SET TASK —
Copy the data below word for word, starting at the line that contains "common name: Carrion crow" and continuing through the last line of the data.

(A run of data)

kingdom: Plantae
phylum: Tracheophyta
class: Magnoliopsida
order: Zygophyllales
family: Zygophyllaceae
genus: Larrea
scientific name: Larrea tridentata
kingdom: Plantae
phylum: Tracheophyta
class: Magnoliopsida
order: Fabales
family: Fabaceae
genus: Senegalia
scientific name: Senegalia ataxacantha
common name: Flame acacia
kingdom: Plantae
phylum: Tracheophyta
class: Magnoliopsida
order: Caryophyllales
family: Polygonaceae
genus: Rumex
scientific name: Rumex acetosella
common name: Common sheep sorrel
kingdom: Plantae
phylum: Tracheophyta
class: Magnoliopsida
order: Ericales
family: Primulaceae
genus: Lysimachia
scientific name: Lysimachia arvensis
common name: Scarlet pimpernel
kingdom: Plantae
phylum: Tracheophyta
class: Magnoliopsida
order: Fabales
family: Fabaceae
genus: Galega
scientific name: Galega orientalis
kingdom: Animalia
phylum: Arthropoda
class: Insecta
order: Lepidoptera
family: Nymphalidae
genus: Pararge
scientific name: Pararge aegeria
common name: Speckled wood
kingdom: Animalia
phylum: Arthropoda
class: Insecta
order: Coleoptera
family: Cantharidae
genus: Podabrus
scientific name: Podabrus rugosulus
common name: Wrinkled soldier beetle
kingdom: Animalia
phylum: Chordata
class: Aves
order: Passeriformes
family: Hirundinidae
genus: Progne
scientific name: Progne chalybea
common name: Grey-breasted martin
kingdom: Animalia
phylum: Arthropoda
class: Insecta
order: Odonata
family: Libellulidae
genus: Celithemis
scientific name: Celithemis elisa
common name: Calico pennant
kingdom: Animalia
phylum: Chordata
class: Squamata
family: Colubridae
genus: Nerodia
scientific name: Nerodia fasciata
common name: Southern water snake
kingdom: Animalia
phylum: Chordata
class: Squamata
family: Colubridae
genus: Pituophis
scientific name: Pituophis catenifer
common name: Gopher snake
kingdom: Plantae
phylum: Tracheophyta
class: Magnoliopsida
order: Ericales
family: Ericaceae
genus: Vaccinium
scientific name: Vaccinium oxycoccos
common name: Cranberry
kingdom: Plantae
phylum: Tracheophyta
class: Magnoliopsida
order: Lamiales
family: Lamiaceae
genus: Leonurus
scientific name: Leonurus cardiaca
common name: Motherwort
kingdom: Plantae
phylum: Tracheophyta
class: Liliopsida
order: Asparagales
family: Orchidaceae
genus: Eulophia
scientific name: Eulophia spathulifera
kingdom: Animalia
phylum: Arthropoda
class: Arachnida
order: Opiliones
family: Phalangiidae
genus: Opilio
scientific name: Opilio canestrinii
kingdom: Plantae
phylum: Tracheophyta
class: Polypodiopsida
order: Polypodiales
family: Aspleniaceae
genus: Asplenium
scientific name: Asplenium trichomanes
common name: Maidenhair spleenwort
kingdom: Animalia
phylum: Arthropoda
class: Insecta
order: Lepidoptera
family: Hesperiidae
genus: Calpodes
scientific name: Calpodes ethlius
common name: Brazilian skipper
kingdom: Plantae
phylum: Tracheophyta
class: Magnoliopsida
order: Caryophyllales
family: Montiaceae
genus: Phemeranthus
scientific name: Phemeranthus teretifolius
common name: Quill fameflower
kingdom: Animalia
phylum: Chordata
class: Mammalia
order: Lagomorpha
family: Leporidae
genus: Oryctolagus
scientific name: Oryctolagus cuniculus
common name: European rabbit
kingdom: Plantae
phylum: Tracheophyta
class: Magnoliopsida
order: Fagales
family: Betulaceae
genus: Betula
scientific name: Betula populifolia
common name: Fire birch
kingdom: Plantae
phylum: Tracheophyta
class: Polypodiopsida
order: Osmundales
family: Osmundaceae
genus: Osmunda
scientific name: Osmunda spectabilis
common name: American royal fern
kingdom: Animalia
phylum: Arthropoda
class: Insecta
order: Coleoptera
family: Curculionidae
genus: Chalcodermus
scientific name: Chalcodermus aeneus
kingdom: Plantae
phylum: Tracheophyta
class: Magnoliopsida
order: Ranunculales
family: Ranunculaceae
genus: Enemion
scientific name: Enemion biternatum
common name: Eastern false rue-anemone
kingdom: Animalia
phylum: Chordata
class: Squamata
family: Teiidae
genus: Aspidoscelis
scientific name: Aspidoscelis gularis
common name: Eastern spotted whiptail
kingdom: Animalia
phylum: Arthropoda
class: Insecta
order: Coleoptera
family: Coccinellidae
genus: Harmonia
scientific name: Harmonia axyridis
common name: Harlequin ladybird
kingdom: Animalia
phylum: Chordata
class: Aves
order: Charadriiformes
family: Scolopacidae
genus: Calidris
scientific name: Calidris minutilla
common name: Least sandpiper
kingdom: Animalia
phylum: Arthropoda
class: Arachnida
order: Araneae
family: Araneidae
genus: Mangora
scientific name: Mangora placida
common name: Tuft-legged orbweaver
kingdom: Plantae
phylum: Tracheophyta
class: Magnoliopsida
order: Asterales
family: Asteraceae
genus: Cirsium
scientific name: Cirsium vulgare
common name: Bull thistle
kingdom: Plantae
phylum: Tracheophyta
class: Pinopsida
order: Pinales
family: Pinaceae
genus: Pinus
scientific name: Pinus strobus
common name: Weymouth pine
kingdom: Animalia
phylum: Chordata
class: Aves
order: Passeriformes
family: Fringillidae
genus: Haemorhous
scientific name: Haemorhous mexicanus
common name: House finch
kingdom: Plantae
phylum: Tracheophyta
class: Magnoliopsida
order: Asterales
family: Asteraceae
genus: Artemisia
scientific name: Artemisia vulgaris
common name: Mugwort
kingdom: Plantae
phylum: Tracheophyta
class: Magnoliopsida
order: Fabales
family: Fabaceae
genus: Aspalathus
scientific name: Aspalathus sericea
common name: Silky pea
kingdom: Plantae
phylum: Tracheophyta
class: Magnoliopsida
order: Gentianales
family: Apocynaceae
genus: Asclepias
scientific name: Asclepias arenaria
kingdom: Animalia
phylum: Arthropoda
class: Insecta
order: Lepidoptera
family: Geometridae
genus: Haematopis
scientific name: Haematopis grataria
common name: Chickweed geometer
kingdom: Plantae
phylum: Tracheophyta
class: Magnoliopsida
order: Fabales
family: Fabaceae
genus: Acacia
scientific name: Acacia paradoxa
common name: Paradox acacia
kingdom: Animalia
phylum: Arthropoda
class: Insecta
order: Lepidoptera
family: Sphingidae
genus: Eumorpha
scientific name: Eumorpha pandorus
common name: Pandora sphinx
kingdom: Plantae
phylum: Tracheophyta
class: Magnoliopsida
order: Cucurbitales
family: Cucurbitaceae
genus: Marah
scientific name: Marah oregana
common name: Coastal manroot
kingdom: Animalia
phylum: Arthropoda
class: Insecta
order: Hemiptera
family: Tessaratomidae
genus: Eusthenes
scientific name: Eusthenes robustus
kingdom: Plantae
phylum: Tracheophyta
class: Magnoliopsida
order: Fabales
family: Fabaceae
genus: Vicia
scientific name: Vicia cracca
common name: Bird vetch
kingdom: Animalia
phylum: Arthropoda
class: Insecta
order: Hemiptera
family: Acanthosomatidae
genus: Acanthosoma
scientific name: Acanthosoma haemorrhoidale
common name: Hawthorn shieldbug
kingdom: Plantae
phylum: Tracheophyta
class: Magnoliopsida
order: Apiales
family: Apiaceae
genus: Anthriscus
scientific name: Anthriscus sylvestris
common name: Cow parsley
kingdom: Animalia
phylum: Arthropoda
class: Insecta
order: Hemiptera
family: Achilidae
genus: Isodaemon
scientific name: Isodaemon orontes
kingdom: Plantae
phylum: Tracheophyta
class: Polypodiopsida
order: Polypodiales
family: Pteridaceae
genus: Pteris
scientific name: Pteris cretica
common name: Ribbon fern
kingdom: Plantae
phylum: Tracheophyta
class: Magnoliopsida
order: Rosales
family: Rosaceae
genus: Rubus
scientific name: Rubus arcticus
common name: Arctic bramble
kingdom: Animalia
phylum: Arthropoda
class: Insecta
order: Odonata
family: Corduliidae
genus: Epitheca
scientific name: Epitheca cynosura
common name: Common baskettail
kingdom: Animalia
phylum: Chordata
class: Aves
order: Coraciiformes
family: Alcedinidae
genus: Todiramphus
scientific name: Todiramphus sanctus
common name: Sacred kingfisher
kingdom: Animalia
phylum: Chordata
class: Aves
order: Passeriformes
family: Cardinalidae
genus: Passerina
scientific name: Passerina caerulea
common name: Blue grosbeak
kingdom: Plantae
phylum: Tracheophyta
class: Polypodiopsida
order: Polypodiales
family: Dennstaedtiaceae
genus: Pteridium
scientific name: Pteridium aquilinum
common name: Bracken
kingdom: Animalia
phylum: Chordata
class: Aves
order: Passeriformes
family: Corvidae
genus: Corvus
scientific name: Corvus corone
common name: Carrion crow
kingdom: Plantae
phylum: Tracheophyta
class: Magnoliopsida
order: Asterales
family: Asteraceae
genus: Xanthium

THE ANSWER —
common name: Carrion crow
kingdom: Plantae
phylum: Tracheophyta
class: Magnoliopsida
order: Asterales
family: Asteraceae
genus: Xanthium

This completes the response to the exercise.